Selected passage =>
--- START ---
Again, many thanks, Vicki...you are very much appreciated here ...and you are right, we don't know if the gauge is accurate, just took the guys' word for it...will need to somehow get that tested, i guess...

so we just milk that side out by hand for a couple days to give it time to heal?


----------



## NubianSoaps.com (Oct 26, 2007)

Hand milking is much harder on teats than machine milking....my milking machine doesn't leave finger impressions in the does teats like my hands do  Just milk them last so it doesn't taint the milk you drink or sell....I use this bloody milk, seen in one of our does right now, 2 of them a few days ago, to feed kids. With CAE negative tests, and then it's pasteurized anyway the kids don't mind that their milk is pink  I hope someone sees this, but if they don't, do ask another question, I would like to know if there is another way of guaging pressure besides just our guages. V


----------



## mustrum (Mar 4, 2010)

Milked with milker this morning, no blood or bleeding...looks like it was just a burst blood vessel...had to be a pretty small one to clear up this quick...


----------



## Rambar Ranch (Oct 25, 2007)

As Vicki said try to never milk a goat on 15 lbs of pressure. 15 lbs is the ideal pressure for a cow but not a goat. We always keep ours at 13 lbs for the goats. The lower the pressure the longer it takes but to much pressure can cause to much damage to the teat. Same goes for your pulsations on your pulsator. 50/50 is ideal we have ours at 60/40. They do sell gauges to test your vacuum that you can use. I've seen them for sale in the a/c sections of suppliers. Most gauges stay pretty accurate. I have an old Surge S-22 which is about over 50 years old and it looks like the original gauge and it stays pretty good. I can usually tell pretty close on pressure and pulsations by listening and feel of the liner pulsations.


----------



## Goat Town (Nov 20, 2010)
--- END ---
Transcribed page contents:
--- START ---
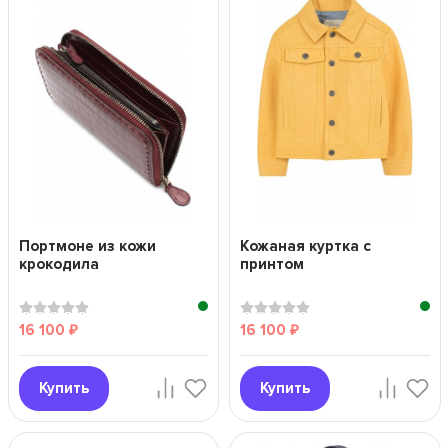
Портмоне из кожи
Кожаная куртка с
крокодила
принтом
16 100
16 100
₽
₽
Купить
Купить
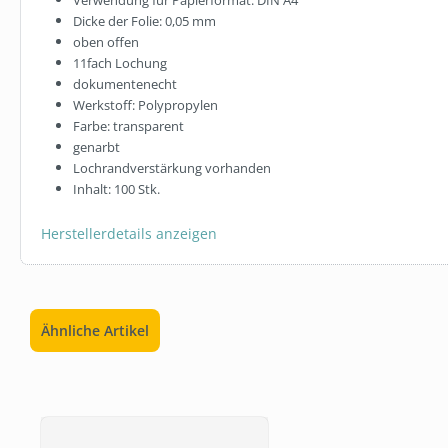
Dicke der Folie: 0,05 mm
LB011
oben offen
TOILETTENP
11fach Lochung
SOFT 3-LAG
dokumentenecht
(8×8), ZELL
Werkstoff: Polypropylen
Farbe: transparent
23,12 €*
genarbt
Lochrandverstärkung vorhanden
In den 
Inhalt: 100 Stk.
Herstellerdetails anzeigen
Ähnliche Artikel
Produktgalerie überspringen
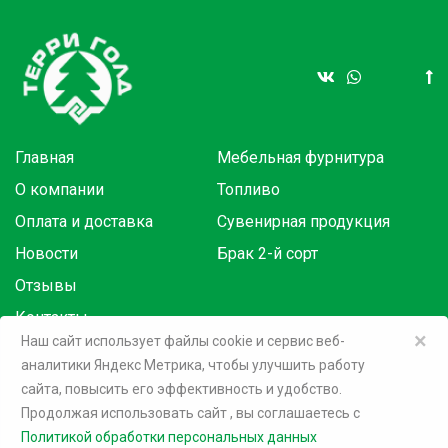
Главная
Мебельная фурнитура
О компании
Топливо
Оплата и доставка
Сувенирная продукция
Новости
Брак 2-й сорт
Отзывы
Контакты
×
Наш сайт использует файлы cookie и сервис веб-
аналитики Яндекс Метрика, чтобы улучшить работу
Товары в розницу на маркетплейсах:
сайта, повысить его эффективность и удобство.
Продолжая использовать сайт
, вы соглашаетесь c
©
2026 Терри Голд
Политикой обработки персональных данных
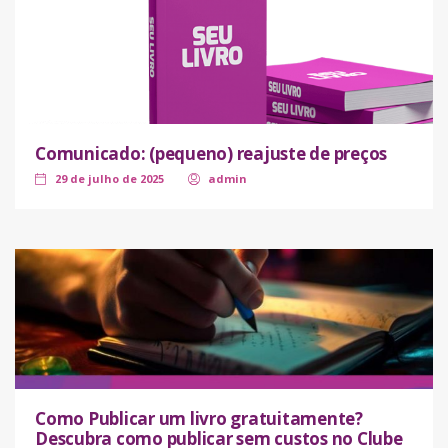
Comunicado: (pequeno) reajuste de preços
29 de julho de 2025
admin
Como Publicar um livro gratuitamente?
Descubra como publicar sem custos no Clube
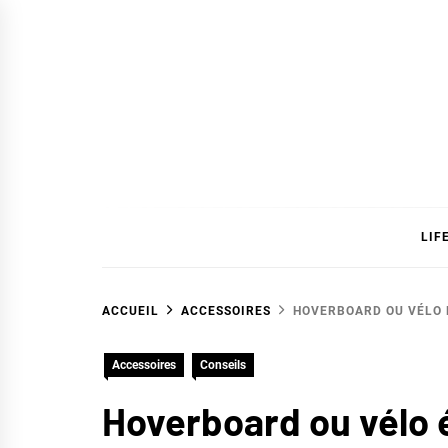
Skip
to
content
SAVC
LIF
ACCUEIL
ACCESSOIRES
HOVERBOARD OU VÉLO 
Accessoires
Conseils
Hoverboard ou vélo é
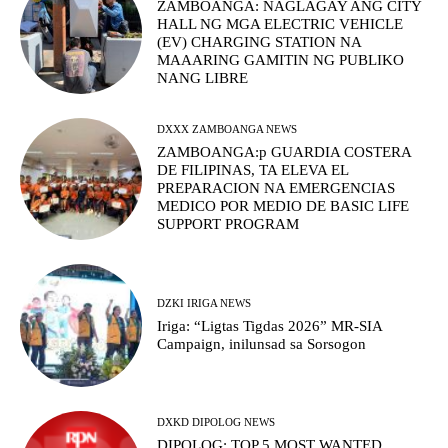
ZAMBOANGA: NAGLAGAY ANG CITY
HALL NG MGA ELECTRIC VEHICLE
(EV) CHARGING STATION NA
MAAARING GAMITIN NG PUBLIKO
NANG LIBRE
DXXX ZAMBOANGA NEWS
ZAMBOANGA:p GUARDIA COSTERA
DE FILIPINAS, TA ELEVA EL
PREPARACION NA EMERGENCIAS
MEDICO POR MEDIO DE BASIC LIFE
SUPPORT PROGRAM
DZKI IRIGA NEWS
Iriga: “Ligtas Tigdas 2026” MR-SIA
Campaign, inilunsad sa Sorsogon
DXKD DIPOLOG NEWS
DIPOLOG: TOP 5 MOST WANTED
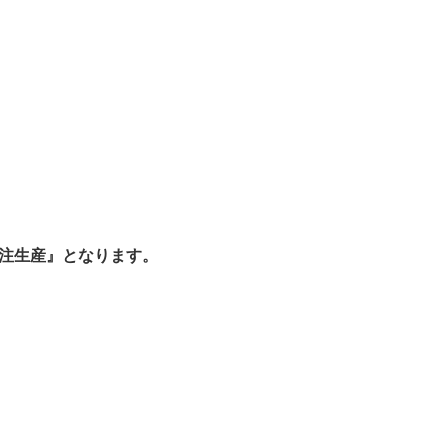
受注生産』となります。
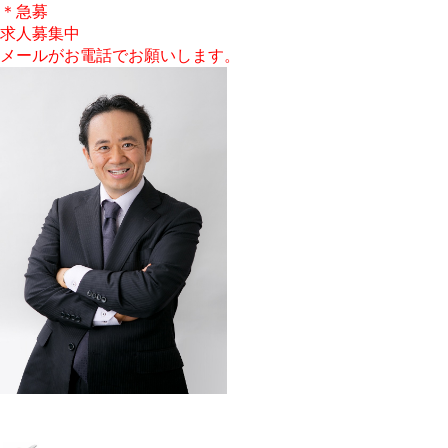
＊急募
求人募集中
メールがお電話でお願いします。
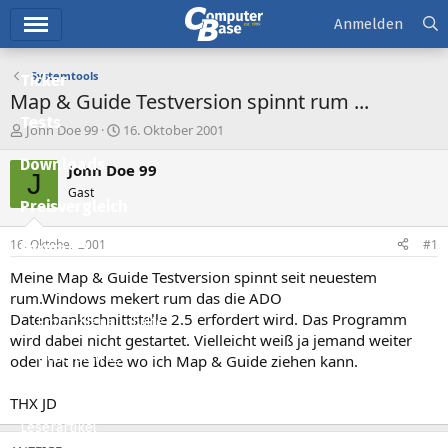
Hauptmenü
Anmelden
Systemtools
Ticker
Map & Guide Testversion spinnt rum ...
Tests
E
E
John Doe 99
16. Oktober 2001
r
r
Downloads
s
s
John Doe 99
J
t
t
Gast
e
e
Preisvergleich
l
l
l
l
16. Oktober 2001
#1
Forum
e
t
r
a
Meine Map & Guide Testversion spinnt seit neuestem
Aktuelles
m
rum.Windows mekert rum das die ADO
Datenbankschnittstelle 2.5 erfordert wird. Das Programm
Empfohlene Inhalte
wird dabei nicht gestartet. Vielleicht weiß ja jemand weiter
Neue Beiträge
oder hat ne Idee wo ich Map & Guide ziehen kann.
Neueste Aktivitäten
THX JD
Leserartikel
--- END ---
Questions to answer =>
A – In the goat-milking thread, at what vacuum pressure does Rambar Ranch keep its machine for goats?
B – Repeat the part of the goat-milking thread that opens with the words containing "## NubianSoaps.com (Oct" and closes with "(Mar 4, 2010)".
C – Go on with the goat-milking thread from where it stops.
The listing comes from a separate source, unrelated to the goat-milking thread.

Answers =>
A – 13 lbs.

B –
## NubianSoaps.com (Oct 26, 2007)

Hand milking is much harder on teats than machine milking....my milking machine doesn't leave finger impressions in the does teats like my hands do  Just milk them last so it doesn't taint the milk you drink or sell....I use this bloody milk, seen in one of our does right now, 2 of them a few days ago, to feed kids. With CAE negative tests, and then it's pasteurized anyway the kids don't mind that their milk is pink  I hope someone sees this, but if they don't, do ask another question, I would like to know if there is another way of guaging pressure besides just our guages. V


----------



## mustrum (Mar 4, 2010)

C –
Steve Shore in the article he wrote about building a vacuum pump from an automotive A/C compressor describes how to build a weight driven vacuum regulator. Adding a vacuum balance tank inline (if you don't already have one) will even out those vacuum fluctuations due to pulsation. You can make a simple tank out of a portable air tank. Just remove it's old fittings and replace with a Tee. On one side connect the vacuum line from your milker and connect the other to the inlet side of your vacuum pump.

If you ever look at large systems, they rely on multiple vacuum guages: one at the pump, one on the end of the line, and often one at each stall cock. They also use regulators at each stall cock as well.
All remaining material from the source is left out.